PAGE EXCERPT below:

Monday, Dec. 09, 1957
Review
Conquest: On the crest of an urgent new interest in science, CBS this week launched a new $1,000,000 series, ten hour-long shows spread over this season and next, sponsored by Monsanto Chemical Co. "to help penetrate the wall that separates the man in the laboratory from the rest of us." The opening show put the viewer's eye to microscopes that revealed viruses and, through time-lapse photography, a human cell mushrooming with cancer. It also presented a primer on oceanography and, in the best segment, an exclusive filmed report of Air Force Major David Simons' 20-mile balloon ascent, capturing some of the suspense and loneliness of his mission. The show made a promising start in a major TV project, though its promise somewhat outstripped its performance. Like Walt Disney's learned japery (see below), Conquest's science reporting avoided condescension and cuteness, but the commentary suffered from a kind of Sunday-supplement inflation that too often made the pictures seem inadequate or anticlimactic. Cured of this fault and with greater success in getting some of its scientists to sound like the human beings they really are, Conquest should be not only good for the viewer but more fun to watch.
Disneyland: Walt Disney's hour-long Mars and Beyond on ABC this week (Wed. 7:30 p.m.. E.S.T.) is doubly instructive. It should teach viewers of all ages plenty about the prospects of life and travel in the solar system, should serve TV producers well as a model of how to combine information with entertainment. A dozen Disney artists and animators under Producer-Director Ward Kimball enjoyed the advantage of a subject that is not only fascinating in itself but, since it soars off into the unpicturable, uniquely suited to their technique. They did not confuse the popular with the vulgar, avoided the error of talking down to the viewer. Mars and Beyond would be worth repeating if it went no farther than its tersely witty cartoon history of man's conception of the universe through the ages. Beyond that, it has fun with self-contained parody of science-fiction, and inspires wonder as it ranges freely over the landscapes of strange planets and depicts in scientifically rooted detail how an atomic-powered space craft may some day make an interplanetary flight with a crew that could find a way to survive on Mars. Solidly researched, the show presents expert testimony from Dr. Wernher Von Braun, chief of the U.S. Army's rocket program, and other scientists. No less expert is the comic ingenuity lavished on illustrating man's fanciful speculation about life on other planets--a menagerie of Mercurian thing-amajigs and Saturnian whatchamacallits that goes as far out of this world as anything dreamed up by C. S. Lewis.
Annie Get Your Gun: After eleven years of paying to see Irving Berlin's mu-sicomedy crowd-pleaser either on Broadway, on the road or in the movies, the U.S. public finally got Annie Oakleys* to see Annie Oakley. In her two-hour single shot on NBC's $1,500,000 stage, Annie breezed into the homes of 60 million, trimmed with bright candies and brisk old tunes, real horses and carriages (by Pontiac), and on top, a shining if slightly too delicate star named Mary Martin. As the unlettered crack shot in Buffalo Bill's Wild West show, Musi-comedienne Martin was a slick hick who could "shoot the fuzz off a peach" with a squirrel rifle, but then came to understand that You Can't Get a Man With a Gun.

End of PAGE EXCERPT.

WHAT NEEDS TO BE DONE ->
Answer these questions from the television review.
1. Which company sponsored the CBS series Conquest?
2. Who produced and directed Mars and Beyond?
3. Which star played Annie in NBC's Annie Get Your Gun?

STUDY MATERIAL below:

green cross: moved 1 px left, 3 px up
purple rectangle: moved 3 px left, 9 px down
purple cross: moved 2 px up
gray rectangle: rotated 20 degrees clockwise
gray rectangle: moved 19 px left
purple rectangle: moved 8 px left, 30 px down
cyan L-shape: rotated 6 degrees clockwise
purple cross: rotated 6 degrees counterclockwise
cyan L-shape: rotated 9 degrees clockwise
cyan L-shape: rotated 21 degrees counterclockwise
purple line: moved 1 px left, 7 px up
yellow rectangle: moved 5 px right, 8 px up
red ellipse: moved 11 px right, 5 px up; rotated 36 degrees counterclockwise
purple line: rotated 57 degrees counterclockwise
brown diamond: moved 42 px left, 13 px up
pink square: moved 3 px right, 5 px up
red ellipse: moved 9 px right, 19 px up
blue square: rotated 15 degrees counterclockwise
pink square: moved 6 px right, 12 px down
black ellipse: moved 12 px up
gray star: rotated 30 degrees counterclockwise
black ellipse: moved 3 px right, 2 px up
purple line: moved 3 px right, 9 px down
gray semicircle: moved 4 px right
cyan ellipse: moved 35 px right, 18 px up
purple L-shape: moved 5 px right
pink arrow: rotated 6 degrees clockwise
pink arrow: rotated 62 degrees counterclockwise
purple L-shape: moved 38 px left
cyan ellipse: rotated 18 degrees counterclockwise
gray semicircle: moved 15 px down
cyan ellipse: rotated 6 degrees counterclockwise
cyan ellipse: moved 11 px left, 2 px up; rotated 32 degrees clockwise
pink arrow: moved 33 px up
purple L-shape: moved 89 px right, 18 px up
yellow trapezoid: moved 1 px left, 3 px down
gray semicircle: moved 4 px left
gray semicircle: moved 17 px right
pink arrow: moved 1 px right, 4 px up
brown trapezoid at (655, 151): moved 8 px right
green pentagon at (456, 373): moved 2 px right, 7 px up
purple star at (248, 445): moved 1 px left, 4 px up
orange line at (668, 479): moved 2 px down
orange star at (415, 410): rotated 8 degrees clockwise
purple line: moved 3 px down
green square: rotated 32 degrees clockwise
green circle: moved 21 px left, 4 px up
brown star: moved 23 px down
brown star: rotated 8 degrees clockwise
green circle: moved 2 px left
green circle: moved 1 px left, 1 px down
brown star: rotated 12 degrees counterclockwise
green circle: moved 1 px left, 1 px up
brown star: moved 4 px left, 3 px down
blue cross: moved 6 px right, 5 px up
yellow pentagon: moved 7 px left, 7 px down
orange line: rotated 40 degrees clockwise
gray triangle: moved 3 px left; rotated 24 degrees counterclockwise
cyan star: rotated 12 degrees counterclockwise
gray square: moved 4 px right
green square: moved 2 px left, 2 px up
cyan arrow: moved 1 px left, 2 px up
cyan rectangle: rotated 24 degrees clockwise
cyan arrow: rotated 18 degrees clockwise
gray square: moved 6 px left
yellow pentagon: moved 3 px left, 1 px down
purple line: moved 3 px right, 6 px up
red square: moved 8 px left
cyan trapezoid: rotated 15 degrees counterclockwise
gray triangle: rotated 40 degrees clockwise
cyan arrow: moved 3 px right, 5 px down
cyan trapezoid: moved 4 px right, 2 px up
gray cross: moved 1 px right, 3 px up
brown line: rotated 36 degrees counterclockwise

End of STUDY MATERIAL.

EXERCISE ANSWER ->
1. Monsanto Chemical Co.
2. Ward Kimball
3. Mary Martin